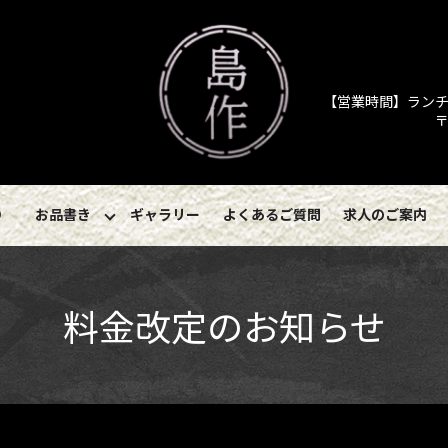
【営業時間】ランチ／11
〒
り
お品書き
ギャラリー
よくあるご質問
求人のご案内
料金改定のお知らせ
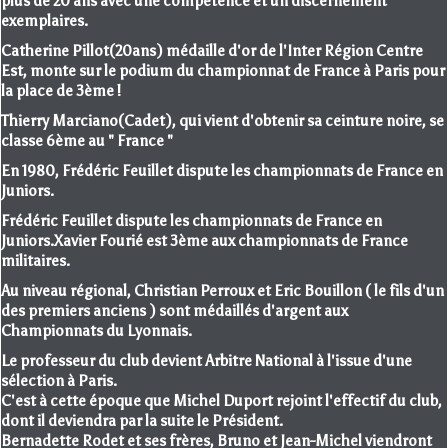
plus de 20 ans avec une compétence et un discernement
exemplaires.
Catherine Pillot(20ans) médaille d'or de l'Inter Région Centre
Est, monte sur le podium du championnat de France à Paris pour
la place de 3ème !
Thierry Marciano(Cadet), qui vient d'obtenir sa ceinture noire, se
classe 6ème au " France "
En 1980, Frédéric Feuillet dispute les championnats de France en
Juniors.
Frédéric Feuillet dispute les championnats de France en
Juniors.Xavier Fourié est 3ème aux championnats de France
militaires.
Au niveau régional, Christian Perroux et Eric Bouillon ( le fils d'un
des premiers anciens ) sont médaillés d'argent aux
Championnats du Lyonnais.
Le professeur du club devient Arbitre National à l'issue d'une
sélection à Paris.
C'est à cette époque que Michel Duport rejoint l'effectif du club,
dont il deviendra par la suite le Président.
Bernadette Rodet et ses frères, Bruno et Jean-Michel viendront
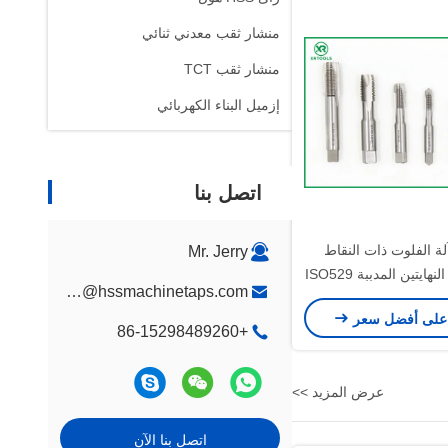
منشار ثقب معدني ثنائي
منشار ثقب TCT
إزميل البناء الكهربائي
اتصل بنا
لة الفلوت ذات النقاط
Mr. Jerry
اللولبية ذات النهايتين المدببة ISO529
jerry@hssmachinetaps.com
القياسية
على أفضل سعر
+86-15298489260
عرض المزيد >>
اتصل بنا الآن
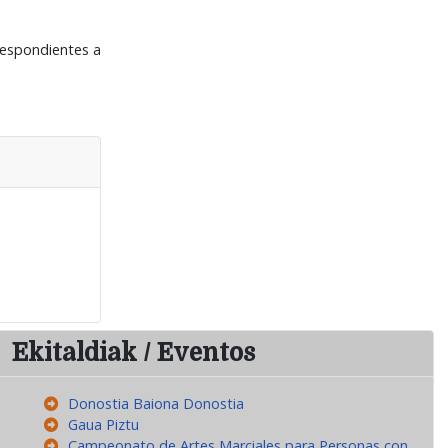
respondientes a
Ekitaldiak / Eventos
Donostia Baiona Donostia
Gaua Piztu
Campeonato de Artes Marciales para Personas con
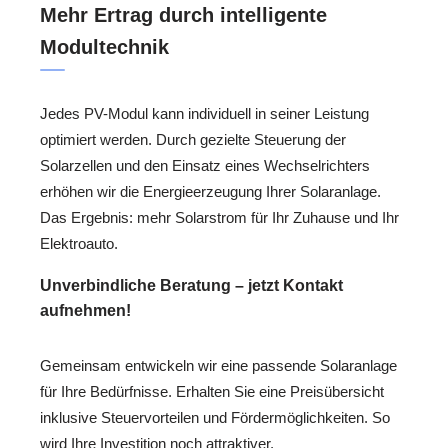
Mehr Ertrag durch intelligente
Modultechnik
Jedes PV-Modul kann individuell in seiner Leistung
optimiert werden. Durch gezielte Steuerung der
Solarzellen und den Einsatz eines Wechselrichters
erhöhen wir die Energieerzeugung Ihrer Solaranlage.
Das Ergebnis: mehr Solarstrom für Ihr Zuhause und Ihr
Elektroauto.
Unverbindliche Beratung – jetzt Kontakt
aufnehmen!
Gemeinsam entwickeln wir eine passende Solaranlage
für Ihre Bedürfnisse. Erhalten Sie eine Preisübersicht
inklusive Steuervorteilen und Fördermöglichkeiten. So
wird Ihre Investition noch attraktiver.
────────────────
- Work request
Would you set down each line of the listing above exactly, apart from the pictures?

- Your solution
【営業時間】ランチ／11
〒
り
お品書き
ギャラリー
よくあるご質問
求人のご案内
料金改定のお知らせ
plus de 20 ans avec une compétence et un discernement
exemplaires.
Catherine Pillot(20ans) médaille d'or de l'Inter Région Centre
Est, monte sur le podium du championnat de France à Paris pour
la place de 3ème !
Thierry Marciano(Cadet), qui vient d'obtenir sa ceinture noire, se
classe 6ème au " France "
En 1980, Frédéric Feuillet dispute les championnats de France en
Juniors.
Frédéric Feuillet dispute les championnats de France en
Juniors.Xavier Fourié est 3ème aux championnats de France
militaires.
Au niveau régional, Christian Perroux et Eric Bouillon ( le fils d'un
des premiers anciens ) sont médaillés d'argent aux
Championnats du Lyonnais.
Le professeur du club devient Arbitre National à l'issue d'une
sélection à Paris.
C'est à cette époque que Michel Duport rejoint l'effectif du club,
dont il deviendra par la suite le Président.
Bernadette Rodet et ses frères, Bruno et Jean-Michel viendront
منشار ثقب معدني ثنائي
منشار ثقب TCT
إزميل البناء الكهربائي
اتصل بنا
لة الفلوت ذات النقاط
Mr. Jerry
اللولبية ذات النهايتين المدببة ISO529
jerry@hssmachinetaps.com
القياسية
على أفضل سعر
+86-15298489260
عرض المزيد >>
اتصل بنا الآن
respondientes a
Ekitaldiak / Eventos
Donostia Baiona Donostia
Gaua Piztu
Campeonato de Artes Marciales para Personas con
Mehr Ertrag durch intelligente
Modultechnik
Jedes PV-Modul kann individuell in seiner Leistung
optimiert werden. Durch gezielte Steuerung der
Solarzellen und den Einsatz eines Wechselrichters
erhöhen wir die Energieerzeugung Ihrer Solaranlage.
Das Ergebnis: mehr Solarstrom für Ihr Zuhause und Ihr
Elektroauto.
Unverbindliche Beratung – jetzt Kontakt
aufnehmen!
Gemeinsam entwickeln wir eine passende Solaranlage
für Ihre Bedürfnisse. Erhalten Sie eine Preisübersicht
inklusive Steuervorteilen und Fördermöglichkeiten. So
wird Ihre Investition noch attraktiver.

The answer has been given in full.